** Opening Material provided block **

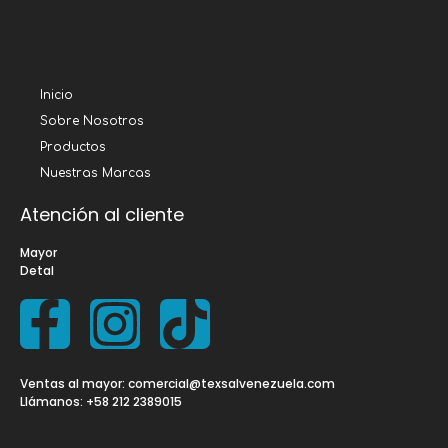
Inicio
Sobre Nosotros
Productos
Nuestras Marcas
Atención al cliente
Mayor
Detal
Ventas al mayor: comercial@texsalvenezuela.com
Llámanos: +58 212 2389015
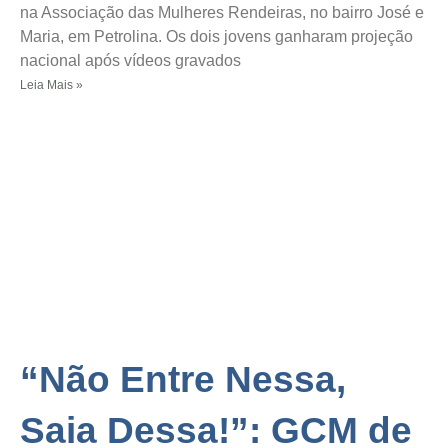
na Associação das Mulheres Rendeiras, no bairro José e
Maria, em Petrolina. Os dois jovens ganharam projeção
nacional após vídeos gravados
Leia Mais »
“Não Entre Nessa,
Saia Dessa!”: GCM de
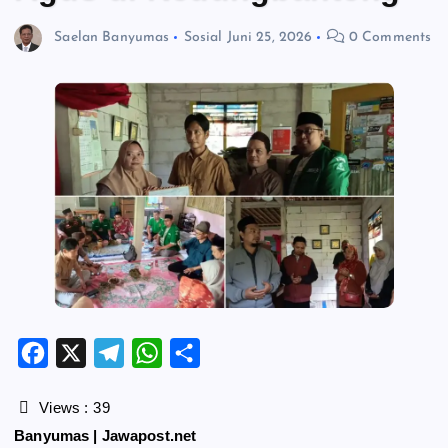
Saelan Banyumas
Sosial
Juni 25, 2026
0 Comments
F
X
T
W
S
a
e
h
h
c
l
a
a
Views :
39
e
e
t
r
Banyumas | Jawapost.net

** Closing Material provided block **

Write out every record above exactly, leaving no picture in the result.

Inicio
Sobre Nosotros
Productos
Nuestras Marcas
Atención al cliente
Mayor
Detal
Ventas al mayor: comercial@texsalvenezuela.com
Llámanos: +58 212 2389015
na Associação das Mulheres Rendeiras, no bairro José e
Maria, em Petrolina. Os dois jovens ganharam projeção
nacional após vídeos gravados
Leia Mais »
“Não Entre Nessa,
Saia Dessa!”: GCM de
Saelan Banyumas
Sosial
Juni 25, 2026
0 Comments
F
X
T
W
S
a
e
h
h
c
l
a
a
Views :
39
e
e
t
r
Banyumas | Jawapost.net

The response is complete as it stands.